In 2014, Chris and Christine wanted to investigate where Bird Island’s Sooty Terns feed while they are incubating their eggs. This is a critical time for them as the birds are limited in how far they can travel to search for food, mainly small fish and squid that are driven to the surface of the sea by tuna, as the Sooty Terns must return regularly to the island to relieve their partners if the eggs are to hatch successfully.

British High Commissioner Lindsay Skoll took a keen interest in the proposed study at an early stage of its development such that the British High Commission became the main sponsor of the project. This involved the fitting of tiny GPS loggers to Sooty Terns while they were incubating their eggs in June-July, waiting for them to depart on a foraging trip and then catching them again on their return in order to download the location data, accurate to about three metres that had been stored by the loggers.

The first loggers were attached to birds in late June, when food was plentiful, and foraging trips lasted one to two days.
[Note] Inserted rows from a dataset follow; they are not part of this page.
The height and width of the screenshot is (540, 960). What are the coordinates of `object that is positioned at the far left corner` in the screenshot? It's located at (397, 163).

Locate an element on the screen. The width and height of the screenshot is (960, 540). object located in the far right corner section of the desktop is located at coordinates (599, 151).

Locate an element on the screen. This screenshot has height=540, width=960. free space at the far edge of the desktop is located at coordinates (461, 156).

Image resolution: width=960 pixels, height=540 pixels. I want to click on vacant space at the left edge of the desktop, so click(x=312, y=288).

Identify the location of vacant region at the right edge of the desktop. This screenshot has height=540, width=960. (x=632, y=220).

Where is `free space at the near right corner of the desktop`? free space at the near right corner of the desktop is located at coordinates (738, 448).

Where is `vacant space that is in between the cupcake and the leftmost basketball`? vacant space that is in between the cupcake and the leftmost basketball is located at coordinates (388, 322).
These birds fed over the shallower waters on the Seychelles bank, spending most of their feeding time south of Bird, in the vicinity of Aride and Silhouette. Their round trips involved journeys of 100 to 150 kilometres. As the study progressed, however, foraging trips became longer, taking six to 13 days. This and other observations indicated that Sooty Terns were finding it harder and harder to find food and many birds abandoned their eggs. In the first half of July two birds were tracked over six-day foraging trips and these made remarkable journeys in search of food. One headed west from Bird Island and fed over 900 kilometres away, half way to the African coast, making a round trip of over 2,000 kilometres. The other bird headed north from Bird Island and after flying about 450 kilometres turned north-east, flying for about another 350 kilometres before finding food and spending 36 hours in this location. It then flew south for 560 kilometres and then decided to retrace its steps, finding more food before returning the remaining 320 kilometres to Bird Island and completing a round trip of about 2,000 kilometres.
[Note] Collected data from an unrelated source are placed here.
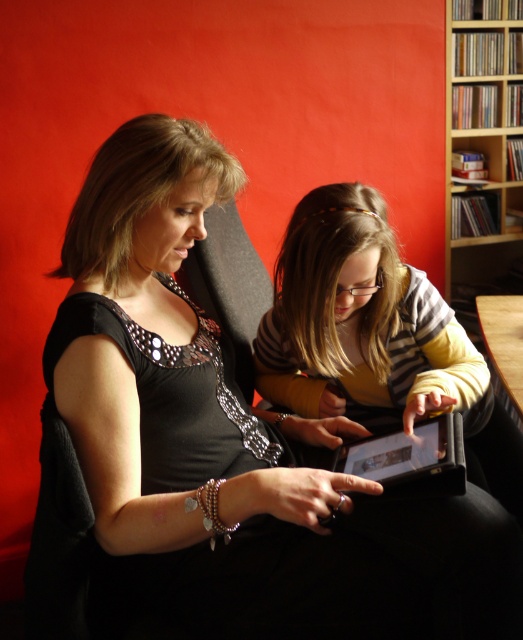
Question: Does matte black tablet at center have a lesser width compared to wooden bookshelf at upper right?

Choices:
 (A) no
 (B) yes

Answer: (A)

Question: Does matte black tablet at center have a lesser width compared to wooden bookshelf at upper right?

Choices:
 (A) no
 (B) yes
We do not know what caused the food shortage in July but the data show how sensitive Sooty Terns are to sudden changes in their food supply, the lengths they will go to in search of food while attempting to breed, and also the impact that food shortage has on incubation behaviour and the birds’ success in rearing young. It is hoped that this year’s study will form the basis of a wider investigation of the relationship between Sooty Terns and oceanic conditions in collaboration with other ornithologists in the Indian Ocean and in other ocean systems.

Chris and Christine wish to acknowledge invaluable support from others who made the 2014 study possible, namely James Cadbury and the Percy Sladen Memorial Fund for financial help, Bird Island and its owners for their enthusiastic contribution of facilities, PathTrack (UK) for advice on their GPS loggers throughout the fieldwork and the Seychelles Bureau of Standards for their approval of the project.